Por um quarto de século, a madrasa resistiu a terremotos sem sequer mostrar uma rachadura. Mas o que ocorreu na tarde de segunda-feira derrubou o segundo andar, matando Hani e outras três meninas, de 6, 7 e 12 anos, além de um menino de 10 anos. Outras três crianças ficaram feridas.
Hani era uma criança quieta e obediente que estava aprendendo a escrever os números e a reconhecer as letras do alfabeto, disse sua mãe, Neng, durante uma entrevista emocionada. Sua boneca favorita era Hello Kitty, e ela gostava de comer arroz com sal e molho de soja.
Quando Hani saiu de casa na segunda-feira, Neng estava ocupada fritando batatas para seu marido, um vendedor ambulante. Ela parou para ajudar a fechar o vestido preto da menina e arrumar seu hijab, e para dar a ela cerca de 13 centavos de dinheiro.
Quando ocorreu o terremoto, a Sra. Neng e seu marido se concentraram em ajudar um vizinho idoso. Mas depois de alguns minutos, seu marido começou a gritar: “Hani, onde está Hani?”
Eles correram para a madrasa de Hani e entraram em pânico quando viram que o segundo andar havia desabado. Outras crianças engatinhavam por um pequeno buraco sob os escombros. Um professor disse-lhes para não se preocuparem.

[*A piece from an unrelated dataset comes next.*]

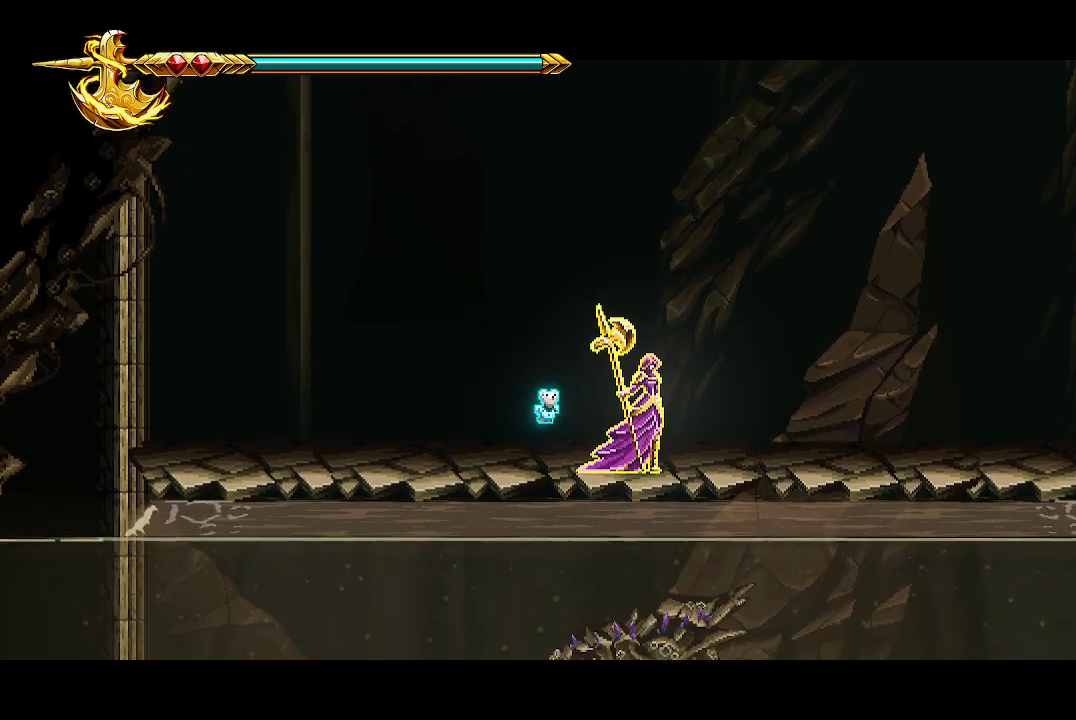
{"buttons": [], "left_stick": "center", "right_stick": "center", "events": []}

A Sra. Neng chamou o nome de Hani por uma hora, mas a garota nunca apareceu. As autoridades finalmente levaram o casal para uma tenda de evacuação próxima, onde estariam mais seguros dos tremores secundários do terremoto.
“Na tenda, continuei orando, pedindo a Deus para salvá-la”, disse ela. “Mas Deus não a salvou.”
O corpo de Hani foi descoberto por volta das 12h30 e ela foi enterrada nove horas depois em uma mortalha branca, um costume funerário islâmico.